··· Given entries ···

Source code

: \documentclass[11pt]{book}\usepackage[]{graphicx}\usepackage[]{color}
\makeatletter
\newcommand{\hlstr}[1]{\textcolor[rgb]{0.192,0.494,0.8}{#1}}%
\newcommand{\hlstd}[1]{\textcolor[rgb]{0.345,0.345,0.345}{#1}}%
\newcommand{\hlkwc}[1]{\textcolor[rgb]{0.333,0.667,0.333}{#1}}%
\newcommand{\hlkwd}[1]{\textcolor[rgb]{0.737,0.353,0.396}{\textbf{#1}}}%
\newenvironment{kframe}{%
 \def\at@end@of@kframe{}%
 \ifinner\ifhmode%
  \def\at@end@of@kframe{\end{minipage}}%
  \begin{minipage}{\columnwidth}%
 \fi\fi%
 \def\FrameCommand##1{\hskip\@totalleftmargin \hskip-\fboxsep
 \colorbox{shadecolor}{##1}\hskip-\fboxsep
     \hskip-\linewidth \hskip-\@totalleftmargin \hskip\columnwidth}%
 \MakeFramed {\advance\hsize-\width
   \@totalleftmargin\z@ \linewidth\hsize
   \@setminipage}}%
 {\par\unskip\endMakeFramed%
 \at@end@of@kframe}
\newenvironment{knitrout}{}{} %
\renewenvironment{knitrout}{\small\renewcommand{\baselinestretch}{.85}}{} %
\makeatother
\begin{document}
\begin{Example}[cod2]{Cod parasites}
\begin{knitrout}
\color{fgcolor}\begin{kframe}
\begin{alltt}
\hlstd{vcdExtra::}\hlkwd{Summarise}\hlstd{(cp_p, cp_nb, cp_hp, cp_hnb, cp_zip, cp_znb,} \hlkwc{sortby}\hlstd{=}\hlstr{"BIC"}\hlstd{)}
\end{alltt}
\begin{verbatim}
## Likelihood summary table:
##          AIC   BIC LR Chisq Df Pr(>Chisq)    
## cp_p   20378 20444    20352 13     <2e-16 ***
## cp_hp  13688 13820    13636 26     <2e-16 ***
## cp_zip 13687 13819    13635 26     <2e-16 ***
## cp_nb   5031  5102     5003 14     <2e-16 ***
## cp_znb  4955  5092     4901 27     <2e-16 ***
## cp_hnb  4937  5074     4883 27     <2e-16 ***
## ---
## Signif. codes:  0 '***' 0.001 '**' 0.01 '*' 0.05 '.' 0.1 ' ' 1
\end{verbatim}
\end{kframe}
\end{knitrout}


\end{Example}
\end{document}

···

Activity >>
Nothing in the records may change; output all of them exactly.

Written solution >>
Source code

: \documentclass[11pt]{book}\usepackage[]{graphicx}\usepackage[]{color}
\makeatletter
\newcommand{\hlstr}[1]{\textcolor[rgb]{0.192,0.494,0.8}{#1}}%
\newcommand{\hlstd}[1]{\textcolor[rgb]{0.345,0.345,0.345}{#1}}%
\newcommand{\hlkwc}[1]{\textcolor[rgb]{0.333,0.667,0.333}{#1}}%
\newcommand{\hlkwd}[1]{\textcolor[rgb]{0.737,0.353,0.396}{\textbf{#1}}}%
\newenvironment{kframe}{%
 \def\at@end@of@kframe{}%
 \ifinner\ifhmode%
  \def\at@end@of@kframe{\end{minipage}}%
  \begin{minipage}{\columnwidth}%
 \fi\fi%
 \def\FrameCommand##1{\hskip\@totalleftmargin \hskip-\fboxsep
 \colorbox{shadecolor}{##1}\hskip-\fboxsep
     \hskip-\linewidth \hskip-\@totalleftmargin \hskip\columnwidth}%
 \MakeFramed {\advance\hsize-\width
   \@totalleftmargin\z@ \linewidth\hsize
   \@setminipage}}%
 {\par\unskip\endMakeFramed%
 \at@end@of@kframe}
\newenvironment{knitrout}{}{} %
\renewenvironment{knitrout}{\small\renewcommand{\baselinestretch}{.85}}{} %
\makeatother
\begin{document}
\begin{Example}[cod2]{Cod parasites}
\begin{knitrout}
\color{fgcolor}\begin{kframe}
\begin{alltt}
\hlstd{vcdExtra::}\hlkwd{Summarise}\hlstd{(cp_p, cp_nb, cp_hp, cp_hnb, cp_zip, cp_znb,} \hlkwc{sortby}\hlstd{=}\hlstr{"BIC"}\hlstd{)}
\end{alltt}
\begin{verbatim}
## Likelihood summary table:
##          AIC   BIC LR Chisq Df Pr(>Chisq)    
## cp_p   20378 20444    20352 13     <2e-16 ***
## cp_hp  13688 13820    13636 26     <2e-16 ***
## cp_zip 13687 13819    13635 26     <2e-16 ***
## cp_nb   5031  5102     5003 14     <2e-16 ***
## cp_znb  4955  5092     4901 27     <2e-16 ***
## cp_hnb  4937  5074     4883 27     <2e-16 ***
## ---
## Signif. codes:  0 '***' 0.001 '**' 0.01 '*' 0.05 '.' 0.1 ' ' 1
\end{verbatim}
\end{kframe}
\end{knitrout}


\end{Example}
\end{document}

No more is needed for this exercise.